Suspicions of underhand deals behind mine strike

2014-05-16 00:00

A 22% pay increase to Marikana miners agreed by Lonmin in September 2012 was never paid, and that is one of the reasons for the determination of miners on the platinum belt to continue their 16-week strike.

The non-payment claim was made by the faith-based Bench Marks Foundation that has monitored socio-economic conditions in the mining areas for several years.

Bench Marks researcher David van Wyk said, “We wrote to Lonmin in December, 2012 and then again in January and February last year to ask why the agreed increase had not been paid.” No reply was received.

According to miners in the area, an agreed R2 000 “sweetener” to return to work after the Marikana massacre was also subsequently deducted from the pay packets of those who returned to work.

Confirmation of this is not available and questions to the company about the claimed deduction and the non-payment of the agreed increase have not yet been responded to.

“But the fact that the agreed increase was not paid should be enough to understand why there is so much anger,” says Bench Mark chief executive and former trade unionist, John Capel.

“What we are dealing with here is not a normal strike. You have to understand that this all stems from the killings at Marikana; that workers died in the cause of a demand not just for pay, but for human dignity,” he adds.

The strike has brought to the fore a number of allegations and concerns about the way in which the mining industry, government and the police have been co-operating.

It is what one lawyer at the Farlam commission into the massacre has referred to as a “toxic collusion”.

Finnish economist Dick Forslund, working for the Cape Town-based Alternative Information and Development Centre, has also produced reports that indicate that the mining companies may have been under-invoicing sales of minerals to possible subsidiaries abroad.

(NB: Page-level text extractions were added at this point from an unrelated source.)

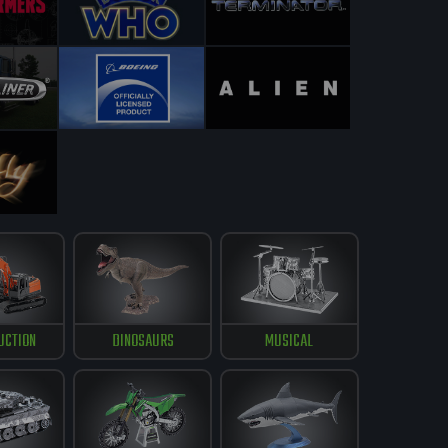
UCTION
DINOSAURS
MUSICAL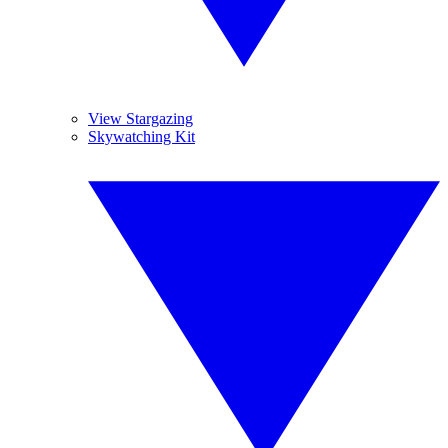
View Stargazing
Skywatching Kit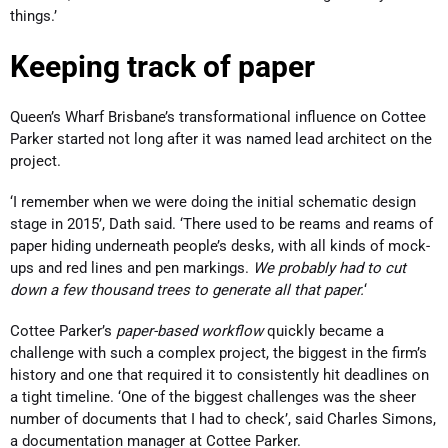
things.’
Keeping track of paper
Queen’s Wharf Brisbane’s transformational influence on Cottee
Parker started not long after it was named lead architect on the
project.
‘I remember when we were doing the initial schematic design
stage in 2015’, Dath said. ‘There used to be reams and reams of
paper hiding underneath people’s desks, with all kinds of mock-
ups and red lines and pen markings.
We probably had to cut
down a few thousand trees to generate all that paper.
‘
Cottee Parker’s
paper-based workflow
quickly became a
challenge with such a complex project, the biggest in the firm’s
history and one that required it to consistently hit deadlines on
a tight timeline. ‘One of the biggest challenges was the sheer
number of documents that I had to check’, said Charles Simons,
a documentation manager at Cottee Parker.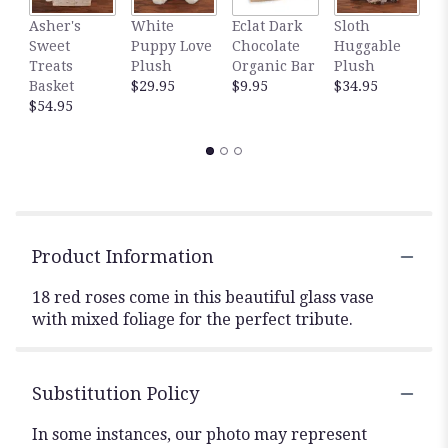
Asher's
White
Eclat Dark
Sloth
T
Sweet
Puppy Love
Chocolate
Huggable
C
Treats
Plush
Organic Bar
Plush
$
Basket
$29.95
$9.95
$34.95
$54.95
Product Information
18 red roses come in this beautiful glass vase
with mixed foliage for the perfect tribute.
Substitution Policy
In some instances, our photo may represent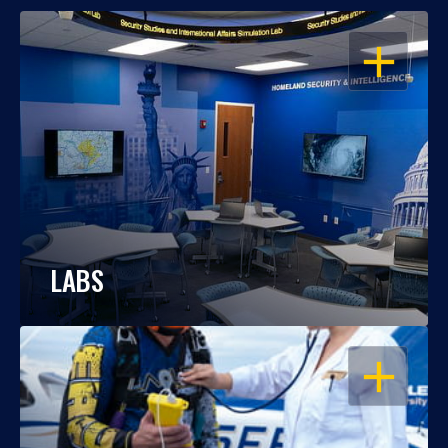
OPEN
LABS
OPEN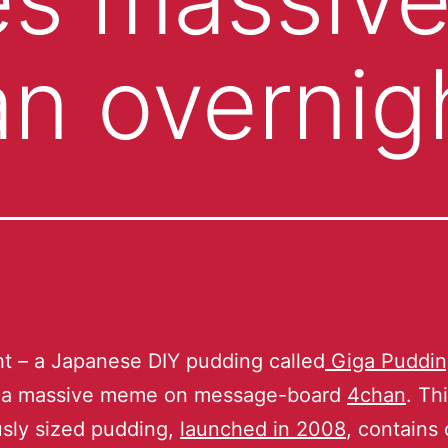
n overnig
t – a Japanese DIY pudding called
Giga Puddi
a massive meme on message-board
4chan
. Th
sly sized pudding,
launched in 2008
, contains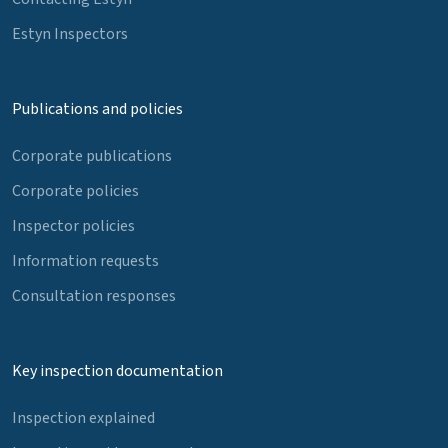
Estyn Inspectors
Publications and policies
Corporate publications
Corporate policies
Inspector policies
Information requests
Consultation responses
Key inspection documentation
Inspection explained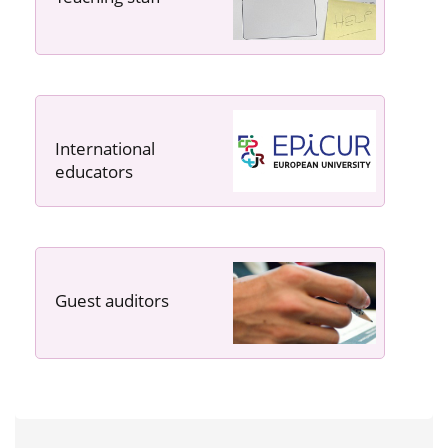
International
educators
Guest auditors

This would mean that major profits would not accrue in South Africa, avoiding local taxes and strengthening the argument that companies cannot afford higher wages.

Adding to suspicions of underhand deals is the fact that most mining companies have many overseas subsidiaries, often in established tax havens such as the Cayman Islands.

Even African Rainbow Minerals, Patrice Motsepe’s proudly South African venture, is reported to have seven subsidiary companies registered in Barbados.

* Terry Bell is a political, economic and labour analyst.